- [YOUR OBJECTIVE] Lay out the data as a Markdown table with the columns "Row" and "Text," starting from the first line of the data and going on through the line with "Justicia Penal Estatal, con". Skip blank lines and leave the pictures out.

- [DATA SECTION]
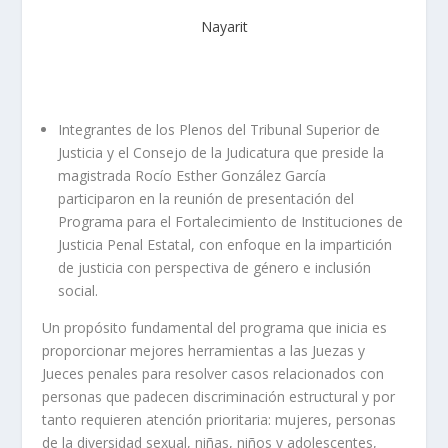
Nayarit
Integrantes de los Plenos del Tribunal Superior de
Justicia y el Consejo de la Judicatura que preside la
magistrada Rocío Esther González García
participaron en la reunión de presentación del
Programa para el Fortalecimiento de Instituciones de
Justicia Penal Estatal, con enfoque en la impartición
de justicia con perspectiva de género e inclusión
social.
Un propósito fundamental del programa que inicia es
proporcionar mejores herramientas a las Juezas y
Jueces penales para resolver casos relacionados con
personas que padecen discriminación estructural y por
tanto requieren atención prioritaria: mujeres, personas
de la diversidad sexual, niñas, niños y adolescentes,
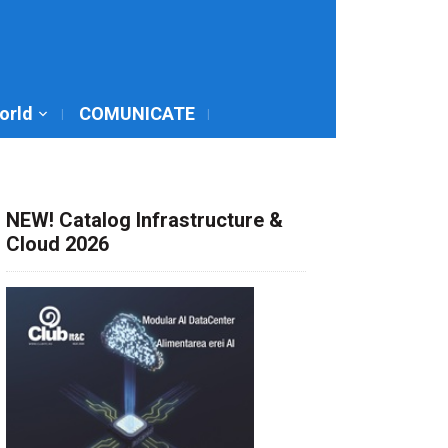
World
COMUNICATE
NEW! Catalog Infrastructure &
Cloud 2026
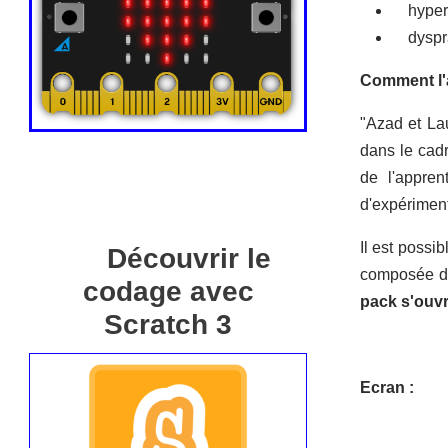
hyperac
dysprax
Comment l'ac
"Azad et La
dans le cadr
de l'appren
d'expériment
Il est possib
Découvrir le
composée de
codage avec
pack s'ouvre
Scratch 3
Ecran :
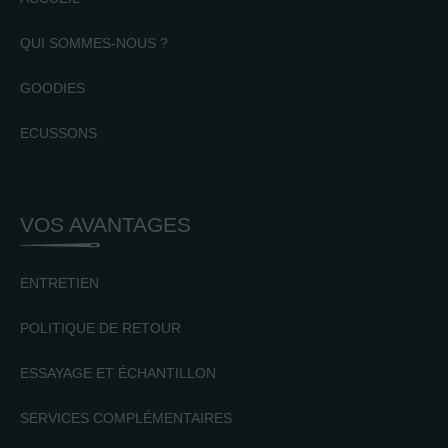
QUI SOMMES-NOUS ?
GOODIES
ECUSSONS
VOS AVANTAGES
ENTRETIEN
POLITIQUE DE RETOUR
ESSAYAGE ET ÉCHANTILLON
SERVICES COMPLÉMENTAIRES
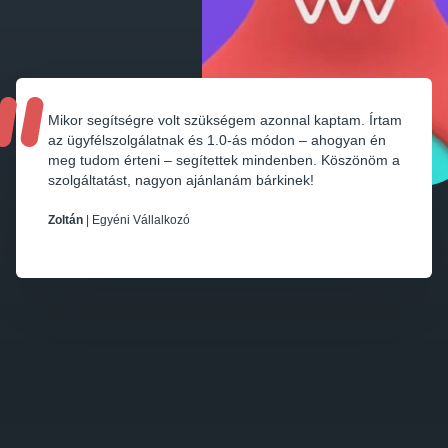
Mikor segítségre volt szükségem azonnal kaptam. Írtam
az ügyfélszolgálatnak és 1.0-ás módon – ahogyan én
meg tudom érteni – segítettek mindenben. Köszönöm a
szolgáltatást, nagyon ajánlanám bárkinek!
Zoltán
| Egyéni Vállalkozó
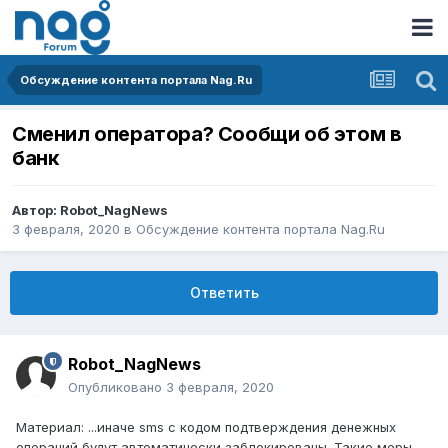
Обсуждение контента портала Nag.Ru
Сменил оператора? Сообщи об этом в
банк
Автор:
Robot_NagNews
3 февраля, 2020
в
Обсуждение контента портала Nag.Ru
Ответить
Robot_NagNews
Опубликовано
3 февраля, 2020
Материал: ...иначе sms с кодом подтверждения денежных
операций будут автоматически заблокированы. Такие меры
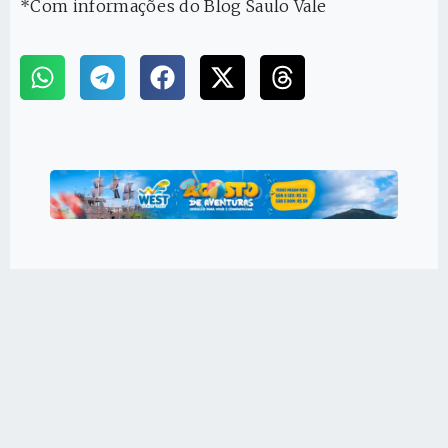
*Com informações do Blog Saulo Vale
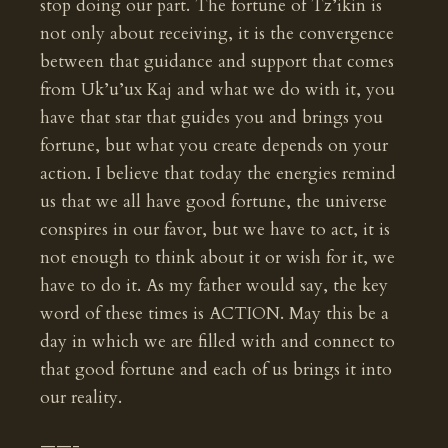
stop doing our part. The fortune of Tz’ikin is
not only about receiving, it is the convergence
between that guidance and support that comes
from Uk’u’ux Kaj and what we do with it, you
have that star that guides you and brings you
fortune, but what you create depends on your
action. I believe that today the energies remind
us that we all have good fortune, the universe
conspires in our favor, but we have to act, it is
not enough to think about it or wish for it, we
have to do it. As my father would say, the key
word of these times is ACTION. May this be a
day in which we are filled with and connect to
that good fortune and each of us brings it into
our reality.
——-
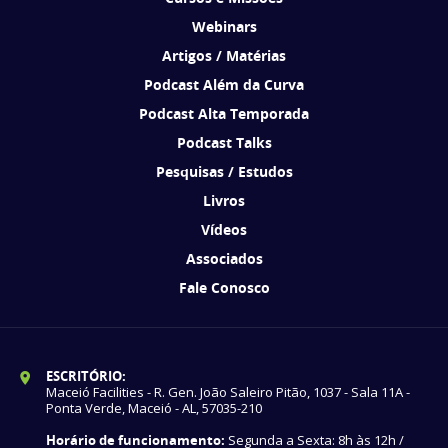
Webinars
Artigos / Matérias
Podcast Além da Curva
Podcast Alta Temporada
Podcast Talks
Pesquisas / Estudos
Livros
Vídeos
Associados
Fale Conosco
ESCRITÓRIO:
Maceió Facilities - R. Gen. João Saleiro Pitão, 1037 - Sala 11A -
Ponta Verde, Maceió - AL, 57035-210
Horário de funcionamento:
Segunda a Sexta: 8h às 12h /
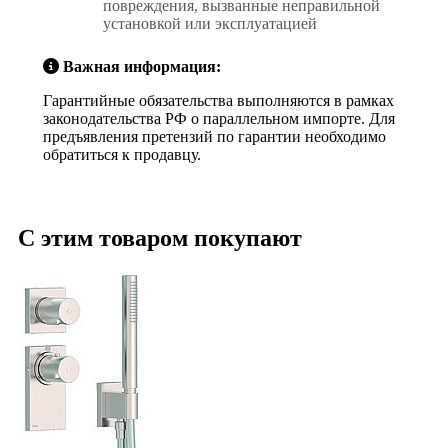
повреждения, вызванные неправильной
установкой или эксплуатацией
Важная информация:
Гарантийные обязательства выполняются в рамках
законодательства РФ о параллельном импорте. Для
предъявления претензий по гарантии необходимо
обратиться к продавцу.
С этим товаром покупают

- [TASK RESULT]
| Row | Text |
|---|---|
| 1 | Nayarit |
| 2 | Integrantes de los Plenos del Tribunal Superior de |
| 3 | Justicia y el Consejo de la Judicatura que preside la |
| 4 | magistrada Rocío Esther González García |
| 5 | participaron en la reunión de presentación del |
| 6 | Programa para el Fortalecimiento de Instituciones de |
| 7 | Justicia Penal Estatal, con enfoque en la impartición |